In their internal development environment, TI had a way to build L1 standalone,
i.e., omitting the G23 protocol stack and other large and complex pieces of the
full firmware.  Such an ability is essential for sane development, and the
abundant references to OP_L1_STANDALONE throughout the codebase confirm that TI
had it indeed.

However, we (FreeCalypso) don't have a way to build an OP_L1_STANDALONE image
exactly the way TI did it - we don't have all of the necessary source - the
glue pieces specific to this configuration are missing.  Nor do we necessarily
need to imitate what TI did in this department: it appears that TI's standalone
L1 build omitted GPF (with the exception of OS and OSX) and everything that
lives in Riviera land, but for us the situation is different: we already have
a successful build with Riviera and GPF, but no L1, thus we simply need to add
L1 to what we have.  Our idea of standalone L1 simply means building without
the G23 stack, which we have yet to begin integrating.
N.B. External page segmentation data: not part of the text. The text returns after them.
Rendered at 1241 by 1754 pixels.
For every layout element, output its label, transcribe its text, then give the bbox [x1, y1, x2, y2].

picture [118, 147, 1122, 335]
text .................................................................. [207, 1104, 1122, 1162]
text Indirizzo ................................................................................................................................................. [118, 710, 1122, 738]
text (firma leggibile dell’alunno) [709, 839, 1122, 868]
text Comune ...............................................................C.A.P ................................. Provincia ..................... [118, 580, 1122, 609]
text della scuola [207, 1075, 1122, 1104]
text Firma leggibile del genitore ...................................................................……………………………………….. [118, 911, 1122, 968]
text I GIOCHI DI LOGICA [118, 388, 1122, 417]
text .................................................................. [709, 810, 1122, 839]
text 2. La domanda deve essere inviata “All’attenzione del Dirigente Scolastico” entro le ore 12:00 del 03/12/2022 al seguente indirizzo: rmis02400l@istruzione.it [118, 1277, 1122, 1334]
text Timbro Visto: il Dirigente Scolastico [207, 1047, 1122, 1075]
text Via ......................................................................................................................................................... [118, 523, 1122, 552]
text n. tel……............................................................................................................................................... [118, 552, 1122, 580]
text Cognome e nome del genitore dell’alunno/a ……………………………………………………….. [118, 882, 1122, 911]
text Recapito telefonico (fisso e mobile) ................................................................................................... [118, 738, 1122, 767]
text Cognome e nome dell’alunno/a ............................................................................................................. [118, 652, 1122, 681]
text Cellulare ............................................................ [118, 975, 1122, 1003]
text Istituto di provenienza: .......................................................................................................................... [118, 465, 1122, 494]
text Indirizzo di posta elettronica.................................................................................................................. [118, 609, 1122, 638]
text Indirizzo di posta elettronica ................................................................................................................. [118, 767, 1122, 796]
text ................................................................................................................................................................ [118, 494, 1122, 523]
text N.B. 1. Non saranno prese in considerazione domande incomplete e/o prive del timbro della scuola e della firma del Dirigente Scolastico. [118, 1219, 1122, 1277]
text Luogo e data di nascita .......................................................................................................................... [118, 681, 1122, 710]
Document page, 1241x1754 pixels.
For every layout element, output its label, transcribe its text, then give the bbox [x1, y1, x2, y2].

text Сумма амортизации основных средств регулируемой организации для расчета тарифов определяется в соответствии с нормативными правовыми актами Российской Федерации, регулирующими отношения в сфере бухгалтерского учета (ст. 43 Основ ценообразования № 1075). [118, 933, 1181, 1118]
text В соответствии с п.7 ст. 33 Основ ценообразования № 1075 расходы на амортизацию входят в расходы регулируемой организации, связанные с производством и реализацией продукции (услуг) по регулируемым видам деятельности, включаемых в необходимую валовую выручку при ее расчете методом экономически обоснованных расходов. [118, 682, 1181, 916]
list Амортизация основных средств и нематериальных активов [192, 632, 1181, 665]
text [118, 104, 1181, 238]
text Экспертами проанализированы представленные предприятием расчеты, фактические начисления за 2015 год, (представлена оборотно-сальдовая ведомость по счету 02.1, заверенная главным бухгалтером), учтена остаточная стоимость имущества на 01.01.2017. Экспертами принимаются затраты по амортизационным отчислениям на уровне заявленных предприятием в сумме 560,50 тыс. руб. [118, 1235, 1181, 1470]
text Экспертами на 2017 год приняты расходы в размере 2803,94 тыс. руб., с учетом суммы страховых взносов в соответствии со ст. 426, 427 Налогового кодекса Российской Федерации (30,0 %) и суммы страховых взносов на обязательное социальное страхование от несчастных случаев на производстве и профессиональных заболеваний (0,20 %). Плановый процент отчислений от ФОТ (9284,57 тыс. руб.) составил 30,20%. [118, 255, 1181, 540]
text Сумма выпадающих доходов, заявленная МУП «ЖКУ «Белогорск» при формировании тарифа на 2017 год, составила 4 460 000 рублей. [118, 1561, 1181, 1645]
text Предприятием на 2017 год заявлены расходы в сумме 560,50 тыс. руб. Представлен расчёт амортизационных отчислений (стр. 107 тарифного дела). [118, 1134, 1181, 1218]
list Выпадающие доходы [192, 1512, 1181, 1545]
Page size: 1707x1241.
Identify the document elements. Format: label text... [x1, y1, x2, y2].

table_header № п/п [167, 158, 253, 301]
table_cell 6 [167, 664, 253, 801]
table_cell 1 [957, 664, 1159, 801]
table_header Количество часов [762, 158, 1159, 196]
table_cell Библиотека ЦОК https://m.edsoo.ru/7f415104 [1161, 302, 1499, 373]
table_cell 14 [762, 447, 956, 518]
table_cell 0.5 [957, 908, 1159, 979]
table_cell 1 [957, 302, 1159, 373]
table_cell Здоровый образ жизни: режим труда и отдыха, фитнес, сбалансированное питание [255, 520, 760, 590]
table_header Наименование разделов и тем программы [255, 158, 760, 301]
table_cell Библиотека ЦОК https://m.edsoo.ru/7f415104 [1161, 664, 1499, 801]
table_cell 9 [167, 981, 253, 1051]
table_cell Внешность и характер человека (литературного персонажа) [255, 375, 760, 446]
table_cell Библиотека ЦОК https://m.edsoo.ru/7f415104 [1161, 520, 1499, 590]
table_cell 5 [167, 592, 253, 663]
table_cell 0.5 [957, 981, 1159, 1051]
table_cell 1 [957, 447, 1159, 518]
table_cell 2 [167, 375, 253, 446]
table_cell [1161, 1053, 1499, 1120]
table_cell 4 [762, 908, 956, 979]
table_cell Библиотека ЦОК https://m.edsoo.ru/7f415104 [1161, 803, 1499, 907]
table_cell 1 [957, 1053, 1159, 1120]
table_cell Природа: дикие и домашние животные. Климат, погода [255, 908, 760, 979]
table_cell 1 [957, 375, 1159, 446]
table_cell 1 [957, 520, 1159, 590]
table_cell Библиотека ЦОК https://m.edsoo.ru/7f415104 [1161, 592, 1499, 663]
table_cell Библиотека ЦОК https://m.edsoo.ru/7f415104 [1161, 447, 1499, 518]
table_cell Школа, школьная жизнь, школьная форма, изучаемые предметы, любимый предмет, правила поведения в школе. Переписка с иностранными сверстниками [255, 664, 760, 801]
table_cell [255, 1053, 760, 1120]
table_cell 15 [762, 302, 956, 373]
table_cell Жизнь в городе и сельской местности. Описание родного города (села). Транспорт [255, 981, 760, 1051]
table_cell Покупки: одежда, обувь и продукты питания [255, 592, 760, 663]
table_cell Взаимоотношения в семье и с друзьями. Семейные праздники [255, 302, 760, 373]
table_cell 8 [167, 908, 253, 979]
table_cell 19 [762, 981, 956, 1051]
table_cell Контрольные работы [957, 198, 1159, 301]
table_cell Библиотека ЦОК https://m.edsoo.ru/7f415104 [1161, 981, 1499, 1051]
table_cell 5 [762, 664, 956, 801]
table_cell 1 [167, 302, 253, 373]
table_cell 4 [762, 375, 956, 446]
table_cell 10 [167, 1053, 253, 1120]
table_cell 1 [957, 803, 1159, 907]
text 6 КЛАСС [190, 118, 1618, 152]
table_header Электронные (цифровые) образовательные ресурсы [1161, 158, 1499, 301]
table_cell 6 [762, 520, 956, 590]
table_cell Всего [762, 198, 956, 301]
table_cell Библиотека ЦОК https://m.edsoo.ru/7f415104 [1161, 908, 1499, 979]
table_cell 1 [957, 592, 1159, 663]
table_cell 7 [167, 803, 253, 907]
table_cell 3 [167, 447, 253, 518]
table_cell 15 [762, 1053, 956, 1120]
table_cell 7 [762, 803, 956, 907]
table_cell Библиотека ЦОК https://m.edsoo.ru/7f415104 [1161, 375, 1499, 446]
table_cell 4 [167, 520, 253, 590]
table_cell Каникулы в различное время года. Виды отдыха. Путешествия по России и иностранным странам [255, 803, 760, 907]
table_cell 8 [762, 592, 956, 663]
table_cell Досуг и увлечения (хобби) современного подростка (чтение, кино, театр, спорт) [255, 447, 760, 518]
In the standard firmware build, there is a component called L1 PEI.  It is part
of the G23 stack, and has header and library dependencies of the latter - thus
it is *not* part of the L1 code proper.  However, it performs some essential
initialization steps, and runs the L1A task.  We don't know how TI handled
these functions in their standalone L1 build - we don't have that part of their
source, not even in the otherwise complete LoCosto version, not even if we were
targeting LoCosto hardware.

Our solution: we are going to lift l1_pei out of LoCosto's g23m-gsm, and hack
up a special version of it that won't have the standard complement of G23
header and library dependencies.  It is virtually certain that TI did something
different, but our hack-solution should work for our needs.

Because our standalone L1 build is a specially stripped-down version of the
regular fw build, and not at all like TI's standalone L1, we do NOT define
OP_L1_STANDALONE.  Instead we have a different preprocessor symbol:
CONFIG_L1_STANDALONE.

The standard version of l1_pei calls vsi_c_open() to get queue handles of
several G23 stack entities; it connects by name to "PL", "MMI", and if GPRS is
enabled, also to "GRR", "LLC" and "SND".  If we leave these connect-by-name
calls unchanged in our L1 standalone version, our pei_init() will always return
PEI_ERROR and never successfully initialize, which would not be very useful.
If we removed these vsi_c_open() calls and the associated OSX queue setup, the
first osx_send_prim() addressed to the queue in question will crash, so that
approach wouldn't be useful either.

What we would like to do is redirect all outbound messages emitted by our
standalone L1 to the debug serial interface, using GPF's TST entity, just as if
an L1 REDIRECT or DUPLICATE command was given to a complete GSM fw image.
However, simply connecting our queues to TST won't work, as TST is not designed
to receive "internal" protocol stack primitives directly.  When the routing
facility is used to DUPLICATE or REDIRECT a prim to an external entity, the
code in gpf/frame/route.c sends a special "wrapper" prim to TST, and we need to
replicate this wrapping in order to achieve the same effect.

Our solution: we are going to construct a special forwarder entity called L1IF,
and the connect-by-name calls in l1_pei which normally point to PL, MMI etc
will point to L1IF instead.  L1IF will run in the passive body variant, and its
pei_primitive() function will replicate the routing facility's logic for
forwarding PS primitives to TST.  Whew!